Crystal Dynamics released (with the help of Square Enix) Tomb Raider on the 5th March 2013. Delays and hype had turned off many gamers, and the series needed to be a hit in the new generation of games consoles. Failure to meet targets would probably result in Tomb Raider, and Lara, disappearing for a long time, if not for good.
The game launched to overwhelmingly positive reviews, I even bought a copy, and the hype seemed to be right this time. Lara was reinvented again, this time being shipwrecked on an island and having to search for other survivors while trying to uncover the mystery that lies beneath and escape the island too.
The storyline was well constructed, and the flow of the game gave it an open world feel. Graphically the game took a huge step forward, setting the
benchmark for others, such as Uncharted 4, to follow. The gameplay combined combat and stealth well, along with some quick time events. All of this wrapped into one package made protecting rookie Lara an engaging experience. The potential for gruesome deaths and bond you had with Lara made you think and fight to protect your new lead.

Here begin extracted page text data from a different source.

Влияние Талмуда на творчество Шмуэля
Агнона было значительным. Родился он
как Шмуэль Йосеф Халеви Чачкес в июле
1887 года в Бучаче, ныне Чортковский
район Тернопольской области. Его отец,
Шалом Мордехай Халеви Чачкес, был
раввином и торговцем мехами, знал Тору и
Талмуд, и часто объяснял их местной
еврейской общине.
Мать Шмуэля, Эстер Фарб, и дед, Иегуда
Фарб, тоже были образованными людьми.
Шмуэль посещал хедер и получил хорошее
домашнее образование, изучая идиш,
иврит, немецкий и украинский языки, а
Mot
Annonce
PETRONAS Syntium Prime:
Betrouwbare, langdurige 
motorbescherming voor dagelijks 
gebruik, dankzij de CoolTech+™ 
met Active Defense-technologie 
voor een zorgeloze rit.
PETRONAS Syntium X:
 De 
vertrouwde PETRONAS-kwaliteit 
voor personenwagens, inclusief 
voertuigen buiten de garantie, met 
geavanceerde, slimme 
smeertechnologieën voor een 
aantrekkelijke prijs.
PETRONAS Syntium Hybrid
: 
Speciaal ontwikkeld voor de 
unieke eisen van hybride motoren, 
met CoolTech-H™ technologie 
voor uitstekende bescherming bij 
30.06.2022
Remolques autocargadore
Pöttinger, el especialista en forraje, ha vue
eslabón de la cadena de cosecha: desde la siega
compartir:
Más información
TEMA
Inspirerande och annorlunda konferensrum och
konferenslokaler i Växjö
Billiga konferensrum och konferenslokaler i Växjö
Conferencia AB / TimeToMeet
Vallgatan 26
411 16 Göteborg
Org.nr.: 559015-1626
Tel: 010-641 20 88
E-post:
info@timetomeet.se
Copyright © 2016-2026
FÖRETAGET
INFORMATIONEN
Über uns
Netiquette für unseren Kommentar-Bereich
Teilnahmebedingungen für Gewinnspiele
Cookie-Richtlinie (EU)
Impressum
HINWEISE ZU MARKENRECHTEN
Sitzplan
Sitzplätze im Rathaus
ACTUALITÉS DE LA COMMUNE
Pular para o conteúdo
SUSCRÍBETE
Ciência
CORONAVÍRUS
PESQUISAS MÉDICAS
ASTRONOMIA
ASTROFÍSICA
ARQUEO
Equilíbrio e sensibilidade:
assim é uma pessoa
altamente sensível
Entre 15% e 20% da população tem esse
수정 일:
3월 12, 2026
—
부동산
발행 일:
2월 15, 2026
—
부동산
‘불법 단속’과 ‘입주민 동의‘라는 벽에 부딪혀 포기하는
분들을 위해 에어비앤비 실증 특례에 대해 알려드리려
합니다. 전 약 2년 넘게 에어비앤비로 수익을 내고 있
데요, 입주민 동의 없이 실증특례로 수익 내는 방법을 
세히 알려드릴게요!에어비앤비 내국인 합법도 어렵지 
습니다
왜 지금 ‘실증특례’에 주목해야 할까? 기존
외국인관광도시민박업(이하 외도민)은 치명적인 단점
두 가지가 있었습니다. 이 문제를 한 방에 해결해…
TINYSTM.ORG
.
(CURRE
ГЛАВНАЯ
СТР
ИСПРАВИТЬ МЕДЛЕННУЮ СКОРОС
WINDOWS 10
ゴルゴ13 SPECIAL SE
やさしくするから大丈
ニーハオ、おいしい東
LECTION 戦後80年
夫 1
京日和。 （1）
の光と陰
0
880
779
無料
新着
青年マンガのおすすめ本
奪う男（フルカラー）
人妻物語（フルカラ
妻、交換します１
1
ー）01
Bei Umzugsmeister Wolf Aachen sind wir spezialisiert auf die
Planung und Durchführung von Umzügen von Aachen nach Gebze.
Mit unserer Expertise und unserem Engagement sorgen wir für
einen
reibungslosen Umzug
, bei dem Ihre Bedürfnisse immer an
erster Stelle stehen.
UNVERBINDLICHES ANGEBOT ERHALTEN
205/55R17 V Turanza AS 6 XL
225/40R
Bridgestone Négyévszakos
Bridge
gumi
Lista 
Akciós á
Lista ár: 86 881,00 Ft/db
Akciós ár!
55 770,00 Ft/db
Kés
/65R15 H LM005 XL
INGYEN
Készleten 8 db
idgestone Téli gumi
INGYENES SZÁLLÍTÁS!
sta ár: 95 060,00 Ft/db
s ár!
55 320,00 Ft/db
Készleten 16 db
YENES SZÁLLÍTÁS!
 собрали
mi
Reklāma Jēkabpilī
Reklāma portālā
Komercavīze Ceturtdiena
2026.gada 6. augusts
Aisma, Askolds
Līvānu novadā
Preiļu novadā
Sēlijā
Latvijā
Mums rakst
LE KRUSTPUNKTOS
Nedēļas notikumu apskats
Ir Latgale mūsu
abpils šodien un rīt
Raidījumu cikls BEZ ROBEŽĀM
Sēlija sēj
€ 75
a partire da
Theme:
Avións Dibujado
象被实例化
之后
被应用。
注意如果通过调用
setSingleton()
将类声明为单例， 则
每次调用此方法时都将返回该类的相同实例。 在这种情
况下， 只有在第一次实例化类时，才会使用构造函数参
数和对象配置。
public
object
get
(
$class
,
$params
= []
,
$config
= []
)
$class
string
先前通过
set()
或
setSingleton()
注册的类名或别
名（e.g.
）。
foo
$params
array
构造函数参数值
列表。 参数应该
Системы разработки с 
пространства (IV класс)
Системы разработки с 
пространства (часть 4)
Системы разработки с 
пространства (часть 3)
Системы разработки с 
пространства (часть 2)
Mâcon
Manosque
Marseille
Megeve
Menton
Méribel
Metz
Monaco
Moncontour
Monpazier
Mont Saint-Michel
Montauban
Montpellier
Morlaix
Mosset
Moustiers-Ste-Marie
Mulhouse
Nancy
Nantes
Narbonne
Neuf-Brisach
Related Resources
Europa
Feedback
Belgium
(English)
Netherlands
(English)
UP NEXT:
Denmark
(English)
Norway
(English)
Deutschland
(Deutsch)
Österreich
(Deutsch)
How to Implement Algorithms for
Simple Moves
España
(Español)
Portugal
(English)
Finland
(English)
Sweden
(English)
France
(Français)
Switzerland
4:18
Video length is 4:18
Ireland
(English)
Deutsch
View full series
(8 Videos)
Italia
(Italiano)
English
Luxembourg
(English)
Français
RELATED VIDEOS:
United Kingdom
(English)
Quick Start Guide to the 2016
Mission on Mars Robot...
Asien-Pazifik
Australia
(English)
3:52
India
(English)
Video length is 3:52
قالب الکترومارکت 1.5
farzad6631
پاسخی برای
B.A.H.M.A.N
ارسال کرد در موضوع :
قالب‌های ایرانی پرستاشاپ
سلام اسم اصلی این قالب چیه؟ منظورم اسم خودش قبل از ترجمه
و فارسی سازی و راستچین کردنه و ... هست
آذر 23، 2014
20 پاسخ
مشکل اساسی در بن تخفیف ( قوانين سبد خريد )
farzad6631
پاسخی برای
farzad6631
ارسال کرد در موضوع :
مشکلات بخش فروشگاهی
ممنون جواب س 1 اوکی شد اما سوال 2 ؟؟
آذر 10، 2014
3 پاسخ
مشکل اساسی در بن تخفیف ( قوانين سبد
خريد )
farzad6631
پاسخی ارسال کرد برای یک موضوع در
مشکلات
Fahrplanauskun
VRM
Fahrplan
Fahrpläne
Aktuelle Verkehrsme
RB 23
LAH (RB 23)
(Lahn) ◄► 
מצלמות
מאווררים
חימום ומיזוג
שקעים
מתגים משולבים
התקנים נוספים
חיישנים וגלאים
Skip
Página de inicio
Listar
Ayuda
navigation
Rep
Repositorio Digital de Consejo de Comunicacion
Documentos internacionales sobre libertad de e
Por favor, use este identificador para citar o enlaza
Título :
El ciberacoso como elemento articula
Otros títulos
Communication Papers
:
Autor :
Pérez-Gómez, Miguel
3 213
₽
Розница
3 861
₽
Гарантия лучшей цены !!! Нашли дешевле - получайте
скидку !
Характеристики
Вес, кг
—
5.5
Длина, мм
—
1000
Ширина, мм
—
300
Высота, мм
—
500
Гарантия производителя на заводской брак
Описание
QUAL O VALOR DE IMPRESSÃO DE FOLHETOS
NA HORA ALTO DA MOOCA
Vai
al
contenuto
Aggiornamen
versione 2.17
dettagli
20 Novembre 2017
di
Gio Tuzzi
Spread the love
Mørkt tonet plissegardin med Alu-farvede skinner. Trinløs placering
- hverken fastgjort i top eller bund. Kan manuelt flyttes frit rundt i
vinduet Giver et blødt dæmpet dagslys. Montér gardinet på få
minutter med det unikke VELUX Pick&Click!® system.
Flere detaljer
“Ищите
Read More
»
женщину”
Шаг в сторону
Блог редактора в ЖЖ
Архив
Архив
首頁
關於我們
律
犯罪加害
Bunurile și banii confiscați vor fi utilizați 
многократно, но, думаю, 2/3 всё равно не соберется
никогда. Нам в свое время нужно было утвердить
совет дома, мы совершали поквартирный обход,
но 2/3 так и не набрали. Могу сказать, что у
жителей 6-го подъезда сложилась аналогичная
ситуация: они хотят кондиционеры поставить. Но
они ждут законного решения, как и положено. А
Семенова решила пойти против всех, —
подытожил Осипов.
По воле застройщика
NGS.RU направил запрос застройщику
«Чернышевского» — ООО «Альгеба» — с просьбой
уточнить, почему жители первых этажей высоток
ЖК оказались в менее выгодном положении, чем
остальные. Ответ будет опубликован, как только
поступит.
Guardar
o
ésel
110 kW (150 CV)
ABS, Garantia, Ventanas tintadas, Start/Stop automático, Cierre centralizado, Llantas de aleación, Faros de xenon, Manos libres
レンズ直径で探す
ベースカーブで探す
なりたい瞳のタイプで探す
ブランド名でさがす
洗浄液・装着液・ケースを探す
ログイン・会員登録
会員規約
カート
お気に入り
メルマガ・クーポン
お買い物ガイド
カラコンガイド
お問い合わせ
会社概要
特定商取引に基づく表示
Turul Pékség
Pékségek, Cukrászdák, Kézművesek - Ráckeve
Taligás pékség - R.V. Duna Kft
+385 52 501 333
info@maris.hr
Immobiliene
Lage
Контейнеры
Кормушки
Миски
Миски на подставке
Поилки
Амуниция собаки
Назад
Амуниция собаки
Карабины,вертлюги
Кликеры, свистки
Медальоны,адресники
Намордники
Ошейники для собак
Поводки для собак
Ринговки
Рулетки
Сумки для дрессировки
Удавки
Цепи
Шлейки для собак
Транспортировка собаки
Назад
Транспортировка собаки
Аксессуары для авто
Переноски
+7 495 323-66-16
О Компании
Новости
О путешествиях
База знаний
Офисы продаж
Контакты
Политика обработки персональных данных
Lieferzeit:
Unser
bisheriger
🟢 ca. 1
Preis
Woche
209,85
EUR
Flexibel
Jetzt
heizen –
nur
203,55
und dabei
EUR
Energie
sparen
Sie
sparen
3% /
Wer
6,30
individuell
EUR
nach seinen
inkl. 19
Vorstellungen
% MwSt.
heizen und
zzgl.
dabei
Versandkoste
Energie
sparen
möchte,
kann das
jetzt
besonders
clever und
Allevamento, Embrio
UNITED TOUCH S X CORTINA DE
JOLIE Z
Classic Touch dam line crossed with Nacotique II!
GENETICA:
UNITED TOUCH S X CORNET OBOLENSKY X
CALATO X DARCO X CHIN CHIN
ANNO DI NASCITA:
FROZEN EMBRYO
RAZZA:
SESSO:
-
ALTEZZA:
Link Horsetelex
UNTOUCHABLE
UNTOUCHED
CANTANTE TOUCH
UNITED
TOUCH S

The mystery of the island and design of the missions kept the game moving forward at a comfortable pace as the incredible landscapes opened up in front of you.
By April 2015 Tomb Raider had sold 8.5 million copies and had spawned another sequel, Rise of the Tomb Raider, due for release later that year.
The Continued Rise of the Tomb Raider
Rise of the Tomb Raider released in later 2015, exclusive to Xbox One and 360. A Windows version followed in January 2016 and PS4 got the definitive edition in October 2016.
Sales, although strong, were lower than expected. Launching when Fallout 4 did was likely to have been a factor, along with the Xbox exclusivity deal. Critical response was as high as the previous instalment, and the game continues to sell relatively well.
The game built on the graphics, story and gameplay of the earlier version providing an open world feel, but retaining focus on the tasks at hand.
A third installment, Shadow of the Tomb Raider, is due in late 2017 or 2018 proving Tomb Raider has the staying power for video gaming. However, what about movies?
Alicia Vikander will take over from Angelina Jolie in the new Tomb Raider movie. Again, as with the games, this will be a reboot. Will Vikander be a successful Lara Croft? We’ll find out in March 2018
when the movie is released.
I really do hope the new movie is a good one.
Have you played all of the Tomb Raider games and watched the movies? What do you think of the upcoming movie and game?